Looking over the program for the 2024 Salzburg Festival the differences between it and the first one I attended, in 1988, come to mind. Back then I was an impoverished student (and sessional lecturer, but that's almost the same thing) enrolled in Pepe Romero's master class. And that is the first big difference: back then the guitar had a significant presence at the Mozarteum summer courses and a very minor one at the festival itself. Now that presence has been erased. I wonder if replacing Pepe Romero with Eliot Fisk had something to do with that?

Another absence is contemporary composers. In 1988 one of the guests at the festival was Polish composer Witold Lutosławski who conducted the premiere of his new violin concerto played by, if I recall correctly, Anne-Sophie Mutter. Another composer guest was Karlheinz Stockhausen who brought his "family" of associated musicians with him from Köln. They gave seven different concerts of his chamber music, all from memory. It was in a smaller hall at the Mozarteum and I had the opportunity to chat with him afterwards. Prominent contemporary composers do not seem to be invited to current festivals, though each year there is a focus on a particular 20th century composer. This year it will be Schoenberg, last year it was Bartók and a couple of years ago it was Morton Feldman. No-one living.
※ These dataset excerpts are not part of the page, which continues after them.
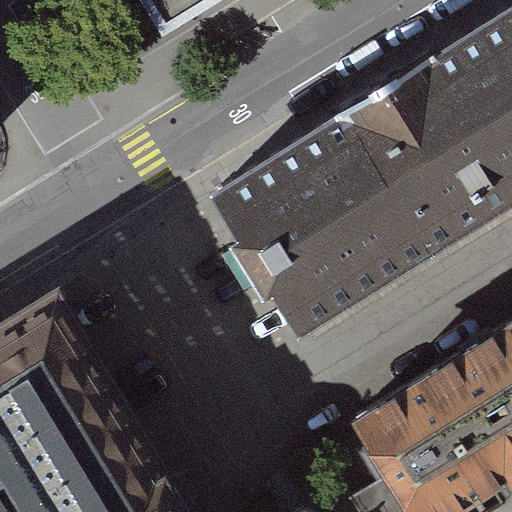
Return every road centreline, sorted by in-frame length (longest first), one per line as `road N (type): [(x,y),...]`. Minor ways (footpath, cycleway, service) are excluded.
road 1 (residential): [(100,190),(406,0)]
road 2 (residential): [(0,27),(100,190)]
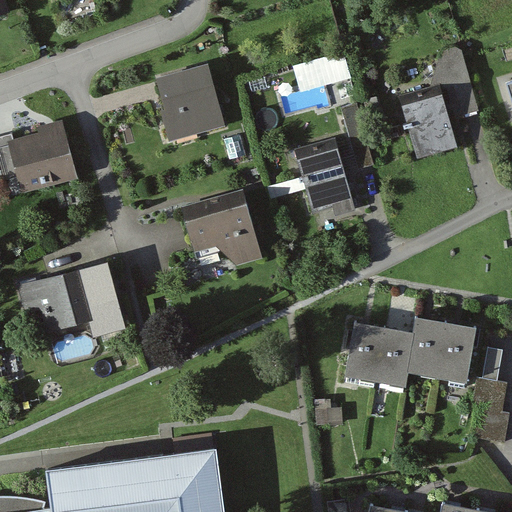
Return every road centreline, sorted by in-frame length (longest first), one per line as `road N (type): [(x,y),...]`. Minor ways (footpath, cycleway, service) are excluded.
road 1 (residential): [(133,247),(70,64)]
road 2 (residential): [(364,276),(511,200)]
road 3 (residential): [(197,0),(193,18),(177,27),(70,64)]
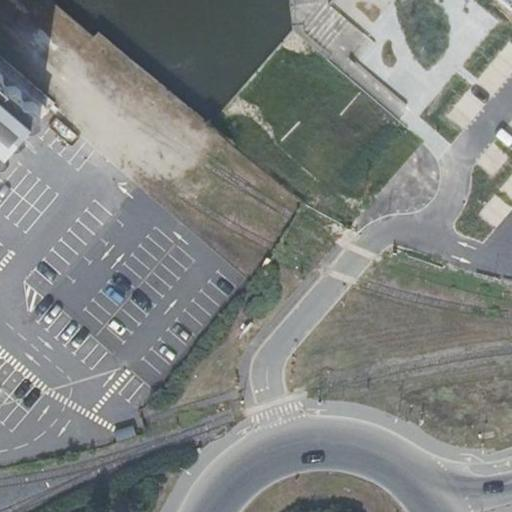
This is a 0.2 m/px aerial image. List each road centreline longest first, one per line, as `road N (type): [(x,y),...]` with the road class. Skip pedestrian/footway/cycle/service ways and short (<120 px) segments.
road 1 (unclassified): [(511,254),(496,258),(399,233),(379,237),(271,357),(269,384),(287,450)]
road 2 (secondary): [(426,494),(376,455),(343,445),(287,450)]
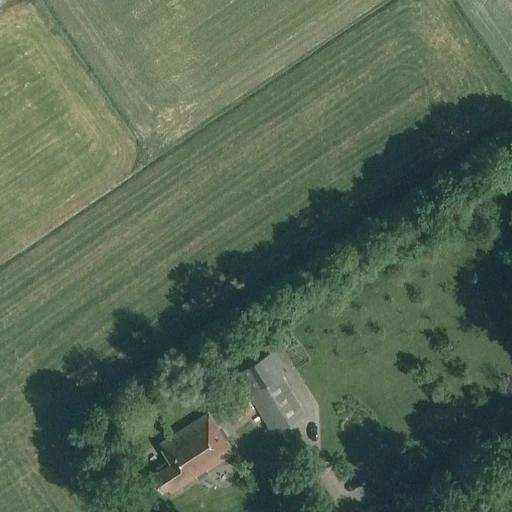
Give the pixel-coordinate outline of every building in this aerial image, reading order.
[(301,333),(295,322),(274,335),(280,345),(301,333)] [(304,414),(280,375),(278,376),(265,354),(241,370),(254,391),(246,395),(270,435),(304,414)] [(244,393),(226,405),(237,422),(255,410),(244,393)] [(152,435),(170,423),(162,410),(143,422),(152,435)] [(168,493),(232,452),(207,412),(158,444),(170,463),(152,475),(162,490),(166,488),(168,493)]
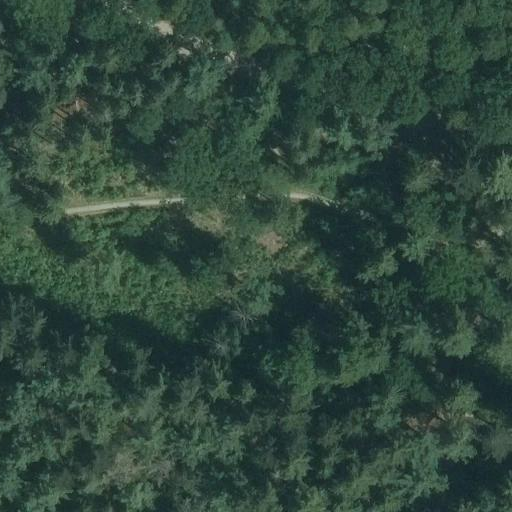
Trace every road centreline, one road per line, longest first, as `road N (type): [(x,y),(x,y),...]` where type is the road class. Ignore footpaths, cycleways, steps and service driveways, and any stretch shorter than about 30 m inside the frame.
road 1 (track): [(440,127),(257,67),(105,0)]
road 2 (track): [(448,234),(456,293),(447,418)]
road 3 (track): [(428,0),(440,127)]
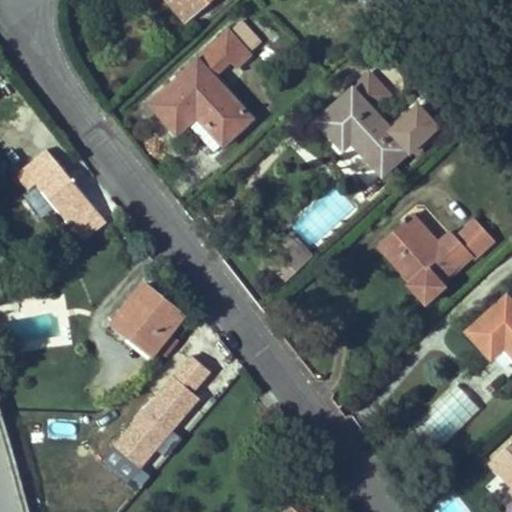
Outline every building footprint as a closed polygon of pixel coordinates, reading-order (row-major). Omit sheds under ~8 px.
[(179,0),(166,0),(184,20),(192,15),(179,0)] [(209,0),(179,0),(192,15),(209,0)] [(399,18),(413,7),(406,0),(400,0),(391,9),(399,18)] [(256,47),(235,25),(229,31),(250,54),(256,47)] [(250,54),(229,31),(215,43),(232,60),(237,65),(250,54)] [(214,77),(232,60),(215,43),(197,60),(214,77)] [(250,117),(214,77),(197,60),(150,102),(177,133),(186,124),(212,153),(250,117)] [(368,69),(353,85),(376,106),(391,90),(368,69)] [(410,148),(352,88),(317,120),(343,149),(357,137),(363,145),(359,149),(381,173),(410,148)] [(411,106),(389,126),(410,148),(432,128),(411,106)] [(83,240),(107,223),(97,210),(65,170),(49,150),(18,175),(30,190),(37,184),(74,229),(83,240)] [(336,192),(301,223),(316,239),(351,208),(336,192)] [(422,223),(412,213),(406,218),(415,229),(422,223)] [(442,281),(472,254),(475,257),(495,239),(475,217),(457,235),(450,229),(438,240),(422,223),(415,229),(406,218),(379,245),(400,269),(404,265),(412,275),(408,279),(406,281),(426,303),(446,285),(442,281)] [(311,253),(292,232),(285,239),(305,259),(311,253)] [(283,278),(305,259),(285,239),(265,257),(283,278)] [(412,275),(404,265),(400,269),(408,279),(412,275)] [(39,290),(37,274),(7,280),(9,295),(39,290)] [(182,313),(144,284),(113,323),(128,335),(132,330),(154,347),(182,313)] [(511,299),(508,295),(469,330),(492,356),(508,341),(511,345),(508,349),(511,354),(511,299)] [(131,481),(216,374),(188,351),(103,459),(131,481)] [(511,360),(505,351),(494,358),(507,377),(511,372),(511,360)] [(440,443),(481,413),(461,386),(420,416),(440,443)] [(511,434),(484,460),(511,491),(511,434)] [(311,511),(293,496),(279,511),(311,511)]
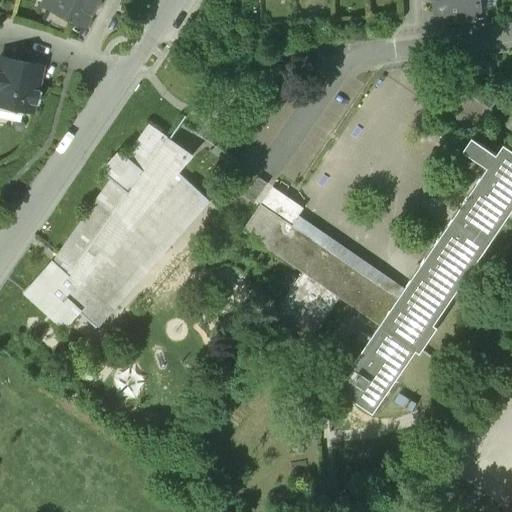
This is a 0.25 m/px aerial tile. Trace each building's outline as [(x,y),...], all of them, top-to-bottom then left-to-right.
[(95,2),(90,0),(42,0),(40,4),(50,9),(72,20),(83,25),(95,2)] [(479,0),(434,0),(435,12),(444,11),(476,9),(480,9),(479,0)] [(72,20),(50,9),(45,20),(66,30),(72,20)] [(476,9),(444,11),(445,23),(477,21),(476,9)] [(40,65),(0,56),(0,103),(31,110),(32,102),(36,103),(39,90),(35,89),(40,65)] [(499,98),(456,70),(449,80),(492,108),(499,98)] [(170,139),(150,126),(128,157),(122,151),(103,172),(112,180),(58,257),(73,268),(77,271),(72,279),(76,282),(62,297),(77,311),(92,324),(110,303),(113,306),(134,282),(131,279),(166,240),(169,243),(190,219),(187,216),(205,195),(176,170),(182,163),(163,149),(170,139)] [(381,325),(338,387),(374,412),(418,348),(422,351),(439,326),(435,323),(511,211),(511,147),(506,143),(499,153),(474,136),(465,149),(490,166),(399,298),(381,325)] [(272,187),(258,176),(244,196),(259,206),(272,187)] [(303,208),(272,187),(259,206),(254,213),(285,234),(291,225),(303,208)] [(291,225),(285,234),(254,213),(243,230),(303,272),(304,273),(323,246),(291,225)] [(399,298),(323,246),(304,273),(339,297),(381,325),(399,298)] [(53,263),(26,294),(63,327),(77,311),(62,297),(76,282),(72,279),(77,271),(73,268),(67,276),(53,263)] [(304,273),(303,272),(260,335),(296,359),(339,297),(304,273)]
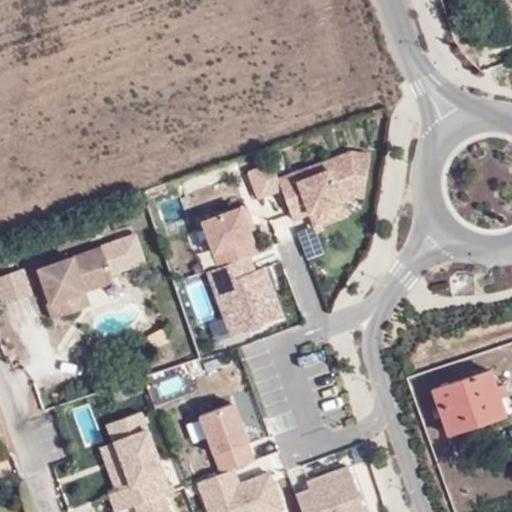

Another feature of the 1988 festival that seems to have disappeared is the integral cycle. Back then Alfred Brendel gave a series of concerts in which he played all the piano sonatas of Schubert and the Alban Berg Quartet gave another series of concerts in which they played all the Beethoven string quartets. I'm afraid I didn't have much interest in opera back then so I don't recall what they did in that area. I was also too busy to attend many concerts what with master class every day and practicing in the evening. I did get to an open rehearsal of the Berg Quartet as well as one of their Beethoven cycle and one of the Stockhausen concerts.

On thing I find a bit surprising is that, while there are quite a few piano recitals now, there don't seem to be any violin recitals, with or without piano. But I don't recall if there were any back in 1988 either. Back then, as I recall, there were, apart from the Vienna Philharmonic, five guest orchestras. This year there will be eleven.

Here is a piece for solo flute by Stockhausen that I think was on the program in 1988.



2 comments:

Anonymous said...

Tell us your impression of chatting with Stockhausen! One reading about his life after approx. 1972 tends to conclude that he had lost his mind into a bizarre fantasy world, and even his pianist daughter eventually distanced herself from him. At the same time, people who chatted with him at concerts and festivals often found him surprisingly normal.

Bryan Townsend said...

I actually forgot that I had attended two of the Stockhausen chamber music concerts--the tickets weren't expensive. My impression of him was that he was a perfectly rational, normal human being. We talked a bit about live performance vs recordings as I had mentioned that there were almost no performances of works by Stockhausen in Canada and how much I enjoyed seeing/hearing the music performed. He said that a recording was like a postcard as opposed to actually visiting a place. Good analogy.